On Friday morning, I met up with Clay Taylor and WildBird on the Fly. Clay had a little time in the morning for some digiscoping before working the Swarovski booth at the Rio Grande Valley Bird Fest. I was anxious to really give my new Fuji FinePix E900 a good workout (thank you again National Camera Exchange for finding one for me). Clay suggested a trip out to South Padre Island. We saw many cool species, but one of the coolest observations we made was of the above osprey.
It flew right over the 3 of us, only about 15 feet above our heads! We could tell it had something in its talons and at first assumed a fish since the bird landed and appeared to be picking at it. However, when we got it in our scopes, the osprey just had a stick. We wondered what that was all about. Did the bird mistakenly grab a stick out of the water thinking it was a fish and started to eat it, only to find it kind of nasty to rip apart?
The osprey kept staring down at the stick, trying to work something out in its tiny little brain.
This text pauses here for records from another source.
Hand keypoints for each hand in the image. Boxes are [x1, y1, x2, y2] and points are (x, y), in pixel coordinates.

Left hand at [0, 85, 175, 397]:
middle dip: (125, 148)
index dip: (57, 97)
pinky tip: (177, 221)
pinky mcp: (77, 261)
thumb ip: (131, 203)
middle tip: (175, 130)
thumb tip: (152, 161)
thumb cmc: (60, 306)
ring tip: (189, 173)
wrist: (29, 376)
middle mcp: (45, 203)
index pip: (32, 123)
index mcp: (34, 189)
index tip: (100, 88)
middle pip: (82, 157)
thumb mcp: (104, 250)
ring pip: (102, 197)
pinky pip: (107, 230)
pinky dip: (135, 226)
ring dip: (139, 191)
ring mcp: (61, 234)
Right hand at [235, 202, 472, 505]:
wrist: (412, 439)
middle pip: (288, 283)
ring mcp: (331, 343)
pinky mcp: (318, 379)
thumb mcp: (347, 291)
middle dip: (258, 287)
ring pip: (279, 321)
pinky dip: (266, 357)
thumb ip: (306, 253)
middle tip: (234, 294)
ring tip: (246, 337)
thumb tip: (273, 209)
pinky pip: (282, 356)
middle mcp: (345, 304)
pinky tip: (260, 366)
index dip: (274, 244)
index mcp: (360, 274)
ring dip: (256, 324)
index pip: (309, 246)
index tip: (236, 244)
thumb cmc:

Was it confused about the lack of fish on the stick? No. It suddenly dawned on us what was going on. Maybe this will help:
It hopped on a nearby by branch and began to bite it. Is this osprey going for some massive fiber in its diet? No. We think it's starting a nest. Notice how the added stick fits among the sawed of branches. I wonder how far it will get with this endeavor? I always wonder what a bird sees that makes it think, "Yes, this rocks, I can totally turn this spot into a safe nest!" I know with osprey, they like to to have a good lookout from all sides of the nest, but what factors do they look for that would make them think that a few hundred pounds of sticks would fit there just nicely.
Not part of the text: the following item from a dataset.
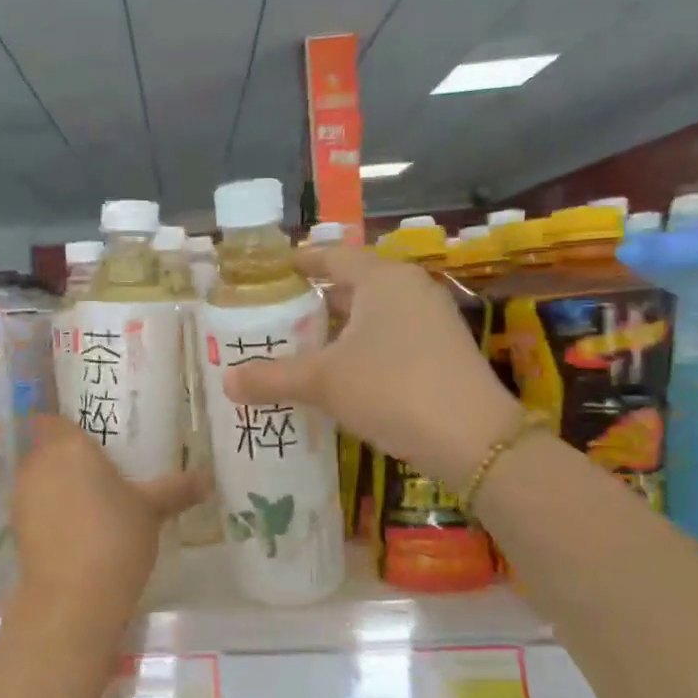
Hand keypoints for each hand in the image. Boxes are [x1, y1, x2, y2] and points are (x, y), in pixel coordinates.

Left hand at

It was fun to watch the osprey's nictitating membrane (extra eyelid that birds have that they can see through) come over its eye as it chewed on the stick, to protect the eyes from debris flying back in.
The osprey kept hopping back and forth between the crotch holding the start of the nest and the nearby perching branch. Take a look at those massive talons on the bottom of those toes--osprey don't play around, they are all business when it comes to fishing. I just love those crazy, big feet.